Tutti conosciamo l’influenza del petrolio sulla geopolitica. Da quando è diventato essenziale per il trasporto e l’industria è considerato per ovvie ragioni una risorsa “strategica”. Dal momento che le maggiori concentrazioni di petrolio si trovavano in Medio Oriente e Nordafrica, guerre e tensioni si sono concentrate in questa area.

Emblematiche le “crisi petrolifere” del 1973 e del 1979: la prima era stata causata dall’embargo arabo deciso come rappresaglia per il sostegno di Washington a Israele nella guerra di ottobre di quell’anno, la seconda all’interruzione degli approvvigionamenti provocata dalla rivoluzione islamica in Iran. Gli Usa si impegnarono a garantire le importazioni di petrolio con “ogni mezzo necessario”, compreso l’uso delle armi. Questo spinse George Bush senior a dichiarare la prima guerra del Golfo contro l’Iraq di Saddam Hussein nel 1991, e portò suo figlio a invadere il paese nel 2003.

Nel 2021 gli Stati Uniti non sono più così dipendenti dal petrolio mediorientale grazie all’uso intensivo del fracking (fratturazione idraulica) per sfruttare i giacimenti nazionali. Tuttavia, il collegamento tra uso del petrolio e conflitti geopolitici rimane. La maggior parte degli analisti ritiene che il petrolio continuerà a garantire una quota importante dell’energia globale per i prossimi decenni, provocando lotte politiche e scontri militari per assicurarsi le forniture restanti.

La questione oggi è: cosa cambierebbe se ci fosse un boom del commercio di auto elettriche? La quota di mercato dei veicoli elettrici sta già crescendo rapidamente e si prevede che raggiungerà il 15 per cento delle vendite mondiali entro il 2030.

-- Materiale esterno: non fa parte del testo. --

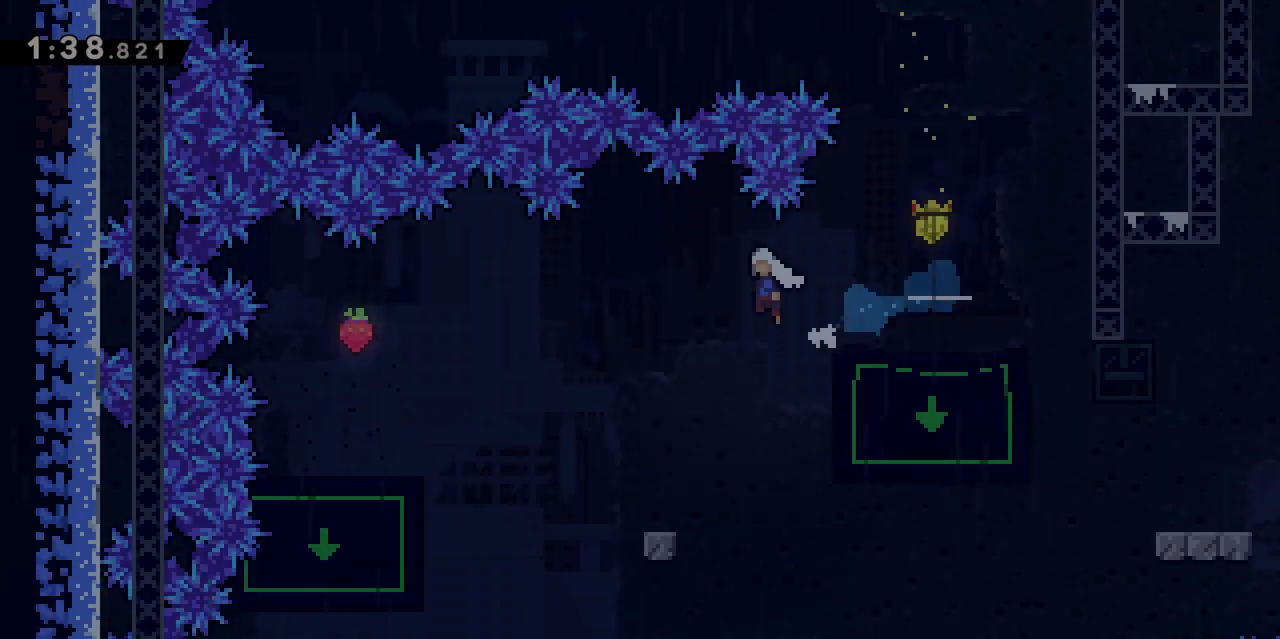
{"keys": ["dash", "s"], "events": [[200, "jump", "up"], [333, "q", "up"], [333, "s", "down"], [383, "dash", "down"]]}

È ragionevole presumere che questo cambiamento sia destinato ad accelerare, con profonde ripercussioni sul commercio globale delle risorse. Secondo l’Aie, un’auto elettrica richiede sei volte l’apporto di minerali di un veicolo convenzionale a benzina. Questi minerali includono il rame per il cablaggio elettrico più il cobalto, la grafite, il litio e il nichel necessari per garantire le prestazioni e la longevità della batteria, Inoltre, le terre rare saranno essenziali per i magneti permanenti installati nei motori elettrici.

Il litio, componente principale delle batterie dei veicoli elettrici, è il metallo più leggero che esista. È presente nei depositi di argilla e nei noduli polimetallici, ma si trova raramente in concentrazioni facilmente estraibili. Attualmente circa il 58 per cento del litio mondiale proviene dall’Australia, un altro 20 per cento dal Cile, l’11 dalla Cina, il 6 dall’Argentina e percentuali minori da altri paesi.

Il cobalto è un altro componente chiave delle batterie. Oggi è quasi interamente prodotto grazie all’estrazione del rame nel caotico e violento Congo. Le terre rare sono un gruppo di diciassette metalli sparsi sulla superficie terrestre. Molte sono essenziali per la futura energia verde, come il disprosio, il lantanio, il neodimio e il terbio. Attualmente circa il 70 per cento delle terre rare proviene dalla Cina, quasi il 12 per cento dall’Australia e l’8 per cento dagli Stati Uniti.

Basta uno sguardo alla distribuzione di queste risorse per capire che la transizione verso l’energia verde immaginata da Biden e altri leader mondiali potrebbe provocare aspri conflitti geopolitici non diversi da quelli generati in passato dal petrolio. Per l’approvvigionamento delle terre rare, la Cina, già oggi considerata un’avversaria, è cruciale, mentre Il Congo, dove è stato ucciso l’ambasciatore italiano Luca Attanasio, è il principale produttore di cobalto. Quindi è davvero difficile pensare che la transizione verso le energie rinnovabili sarà facile e indolore.

Si può immaginare – sottolinea Michel Klare – che un giorno le potenze cominceranno a litigare per le forniture di questi minerali, proprio come una volta combattevano per il petrolio. Ma è anche plausibile uno scenario in cui gli Usa e l’Europa potrebbero archiviare o ridurre i loro progetti, per mancanza di materie prime necessarie e torneranno alle guerre per il petrolio. Ma su un pianeta già surriscaldato questo comporterebbe futuro devastante. Washington e Pechino, quindi, non hanno altra scelta se non collaborare, tra loro e con altri paesi, per accelerare la transizione energetica verde. Qualunque alternativa sarebbe una catastrofe.